» Work order:
Transcribe the text of each item line by line, reproducing every character without alteration.

____________________

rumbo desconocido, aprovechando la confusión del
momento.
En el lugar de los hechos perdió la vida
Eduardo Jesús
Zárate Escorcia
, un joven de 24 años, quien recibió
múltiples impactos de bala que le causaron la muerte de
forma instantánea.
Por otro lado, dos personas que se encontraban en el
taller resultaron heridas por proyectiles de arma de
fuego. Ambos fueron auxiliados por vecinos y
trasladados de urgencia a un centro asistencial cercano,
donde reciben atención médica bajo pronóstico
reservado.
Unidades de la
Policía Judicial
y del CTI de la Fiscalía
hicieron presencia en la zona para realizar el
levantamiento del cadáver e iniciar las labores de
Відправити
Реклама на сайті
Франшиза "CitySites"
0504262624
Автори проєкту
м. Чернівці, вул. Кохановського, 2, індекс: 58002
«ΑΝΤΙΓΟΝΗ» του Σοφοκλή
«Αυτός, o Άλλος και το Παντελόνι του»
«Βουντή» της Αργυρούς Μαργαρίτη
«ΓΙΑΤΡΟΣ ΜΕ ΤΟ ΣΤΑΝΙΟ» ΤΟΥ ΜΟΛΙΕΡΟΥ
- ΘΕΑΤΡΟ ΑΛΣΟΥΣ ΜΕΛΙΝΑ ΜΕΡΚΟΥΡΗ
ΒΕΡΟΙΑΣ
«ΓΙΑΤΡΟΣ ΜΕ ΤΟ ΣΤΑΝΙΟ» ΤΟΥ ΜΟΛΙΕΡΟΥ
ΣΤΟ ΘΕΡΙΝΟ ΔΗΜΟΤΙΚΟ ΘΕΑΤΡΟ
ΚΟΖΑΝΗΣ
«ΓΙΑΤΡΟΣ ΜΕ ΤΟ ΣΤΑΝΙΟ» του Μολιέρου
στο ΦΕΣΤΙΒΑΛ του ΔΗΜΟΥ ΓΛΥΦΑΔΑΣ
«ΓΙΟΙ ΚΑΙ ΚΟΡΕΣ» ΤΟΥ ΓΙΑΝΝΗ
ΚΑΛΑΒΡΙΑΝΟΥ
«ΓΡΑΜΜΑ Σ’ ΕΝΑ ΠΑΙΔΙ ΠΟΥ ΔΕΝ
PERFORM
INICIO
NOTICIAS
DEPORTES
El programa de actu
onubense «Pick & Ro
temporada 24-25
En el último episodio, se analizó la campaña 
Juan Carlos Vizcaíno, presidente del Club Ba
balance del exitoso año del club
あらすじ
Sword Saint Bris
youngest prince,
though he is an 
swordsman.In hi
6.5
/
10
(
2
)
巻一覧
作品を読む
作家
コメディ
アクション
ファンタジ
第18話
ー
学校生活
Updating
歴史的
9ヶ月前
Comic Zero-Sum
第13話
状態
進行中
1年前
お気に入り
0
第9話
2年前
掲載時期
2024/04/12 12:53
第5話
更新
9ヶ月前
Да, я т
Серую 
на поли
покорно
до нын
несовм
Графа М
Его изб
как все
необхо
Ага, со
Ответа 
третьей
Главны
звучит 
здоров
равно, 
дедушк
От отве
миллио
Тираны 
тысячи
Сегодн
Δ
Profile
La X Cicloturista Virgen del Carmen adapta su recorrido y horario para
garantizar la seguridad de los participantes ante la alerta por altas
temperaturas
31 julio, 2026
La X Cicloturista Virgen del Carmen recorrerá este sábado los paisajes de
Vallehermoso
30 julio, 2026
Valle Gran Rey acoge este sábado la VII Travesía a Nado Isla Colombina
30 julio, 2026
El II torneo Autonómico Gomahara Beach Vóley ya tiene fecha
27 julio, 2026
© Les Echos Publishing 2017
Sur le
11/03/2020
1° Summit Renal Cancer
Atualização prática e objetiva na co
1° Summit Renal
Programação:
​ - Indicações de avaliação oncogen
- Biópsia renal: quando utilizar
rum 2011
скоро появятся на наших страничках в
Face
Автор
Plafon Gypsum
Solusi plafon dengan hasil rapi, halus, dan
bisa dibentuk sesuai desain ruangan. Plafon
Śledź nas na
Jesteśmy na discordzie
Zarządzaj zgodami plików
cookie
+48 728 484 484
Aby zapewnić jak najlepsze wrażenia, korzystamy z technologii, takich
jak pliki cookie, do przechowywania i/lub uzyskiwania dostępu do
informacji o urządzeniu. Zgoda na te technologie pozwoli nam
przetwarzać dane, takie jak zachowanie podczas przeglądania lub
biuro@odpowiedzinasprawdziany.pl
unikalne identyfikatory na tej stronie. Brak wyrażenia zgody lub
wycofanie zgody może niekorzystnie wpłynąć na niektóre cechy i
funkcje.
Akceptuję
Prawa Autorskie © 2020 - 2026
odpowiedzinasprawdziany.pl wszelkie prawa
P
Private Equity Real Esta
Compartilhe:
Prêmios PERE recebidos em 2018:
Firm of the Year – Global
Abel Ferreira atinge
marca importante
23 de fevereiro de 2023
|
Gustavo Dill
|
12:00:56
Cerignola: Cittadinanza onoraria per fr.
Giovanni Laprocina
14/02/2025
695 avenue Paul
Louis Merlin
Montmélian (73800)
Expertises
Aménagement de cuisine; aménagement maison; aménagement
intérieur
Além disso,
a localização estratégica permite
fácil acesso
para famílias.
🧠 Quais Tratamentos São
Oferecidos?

____________________

» Written response:
rumbo desconocido, aprovechando la confusión del
momento.
En el lugar de los hechos perdió la vida
Eduardo Jesús
Zárate Escorcia
, un joven de 24 años, quien recibió
múltiples impactos de bala que le causaron la muerte de
forma instantánea.
Por otro lado, dos personas que se encontraban en el
taller resultaron heridas por proyectiles de arma de
fuego. Ambos fueron auxiliados por vecinos y
trasladados de urgencia a un centro asistencial cercano,
donde reciben atención médica bajo pronóstico
reservado.
Unidades de la
Policía Judicial
y del CTI de la Fiscalía
hicieron presencia en la zona para realizar el
levantamiento del cadáver e iniciar las labores de
Відправити
Реклама на сайті
Франшиза "CitySites"
0504262624
Автори проєкту
м. Чернівці, вул. Кохановського, 2, індекс: 58002
«ΑΝΤΙΓΟΝΗ» του Σοφοκλή
«Αυτός, o Άλλος και το Παντελόνι του»
«Βουντή» της Αργυρούς Μαργαρίτη
«ΓΙΑΤΡΟΣ ΜΕ ΤΟ ΣΤΑΝΙΟ» ΤΟΥ ΜΟΛΙΕΡΟΥ
- ΘΕΑΤΡΟ ΑΛΣΟΥΣ ΜΕΛΙΝΑ ΜΕΡΚΟΥΡΗ
ΒΕΡΟΙΑΣ
«ΓΙΑΤΡΟΣ ΜΕ ΤΟ ΣΤΑΝΙΟ» ΤΟΥ ΜΟΛΙΕΡΟΥ
ΣΤΟ ΘΕΡΙΝΟ ΔΗΜΟΤΙΚΟ ΘΕΑΤΡΟ
ΚΟΖΑΝΗΣ
«ΓΙΑΤΡΟΣ ΜΕ ΤΟ ΣΤΑΝΙΟ» του Μολιέρου
στο ΦΕΣΤΙΒΑΛ του ΔΗΜΟΥ ΓΛΥΦΑΔΑΣ
«ΓΙΟΙ ΚΑΙ ΚΟΡΕΣ» ΤΟΥ ΓΙΑΝΝΗ
ΚΑΛΑΒΡΙΑΝΟΥ
«ΓΡΑΜΜΑ Σ’ ΕΝΑ ΠΑΙΔΙ ΠΟΥ ΔΕΝ
PERFORM
INICIO
NOTICIAS
DEPORTES
El programa de actu
onubense «Pick & Ro
temporada 24-25
En el último episodio, se analizó la campaña 
Juan Carlos Vizcaíno, presidente del Club Ba
balance del exitoso año del club
あらすじ
Sword Saint Bris
youngest prince,
though he is an 
swordsman.In hi
6.5
/
10
(
2
)
巻一覧
作品を読む
作家
コメディ
アクション
ファンタジ
第18話
ー
学校生活
Updating
歴史的
9ヶ月前
Comic Zero-Sum
第13話
状態
進行中
1年前
お気に入り
0
第9話
2年前
掲載時期
2024/04/12 12:53
第5話
更新
9ヶ月前
Да, я т
Серую 
на поли
покорно
до нын
несовм
Графа М
Его изб
как все
необхо
Ага, со
Ответа 
третьей
Главны
звучит 
здоров
равно, 
дедушк
От отве
миллио
Тираны 
тысячи
Сегодн
Δ
Profile
La X Cicloturista Virgen del Carmen adapta su recorrido y horario para
garantizar la seguridad de los participantes ante la alerta por altas
temperaturas
31 julio, 2026
La X Cicloturista Virgen del Carmen recorrerá este sábado los paisajes de
Vallehermoso
30 julio, 2026
Valle Gran Rey acoge este sábado la VII Travesía a Nado Isla Colombina
30 julio, 2026
El II torneo Autonómico Gomahara Beach Vóley ya tiene fecha
27 julio, 2026
© Les Echos Publishing 2017
Sur le
11/03/2020
1° Summit Renal Cancer
Atualização prática e objetiva na co
1° Summit Renal
Programação:
​ - Indicações de avaliação oncogen
- Biópsia renal: quando utilizar
rum 2011
скоро появятся на наших страничках в
Face
Автор
Plafon Gypsum
Solusi plafon dengan hasil rapi, halus, dan
bisa dibentuk sesuai desain ruangan. Plafon
Śledź nas na
Jesteśmy na discordzie
Zarządzaj zgodami plików
cookie
+48 728 484 484
Aby zapewnić jak najlepsze wrażenia, korzystamy z technologii, takich
jak pliki cookie, do przechowywania i/lub uzyskiwania dostępu do
informacji o urządzeniu. Zgoda na te technologie pozwoli nam
przetwarzać dane, takie jak zachowanie podczas przeglądania lub
biuro@odpowiedzinasprawdziany.pl
unikalne identyfikatory na tej stronie. Brak wyrażenia zgody lub
wycofanie zgody może niekorzystnie wpłynąć na niektóre cechy i
funkcje.
Akceptuję
Prawa Autorskie © 2020 - 2026
odpowiedzinasprawdziany.pl wszelkie prawa
P
Private Equity Real Esta
Compartilhe:
Prêmios PERE recebidos em 2018:
Firm of the Year – Global
Abel Ferreira atinge
marca importante
23 de fevereiro de 2023
|
Gustavo Dill
|
12:00:56
Cerignola: Cittadinanza onoraria per fr.
Giovanni Laprocina
14/02/2025
695 avenue Paul
Louis Merlin
Montmélian (73800)
Expertises
Aménagement de cuisine; aménagement maison; aménagement
intérieur
Além disso,
a localização estratégica permite
fácil acesso
para famílias.
🧠 Quais Tratamentos São
Oferecidos?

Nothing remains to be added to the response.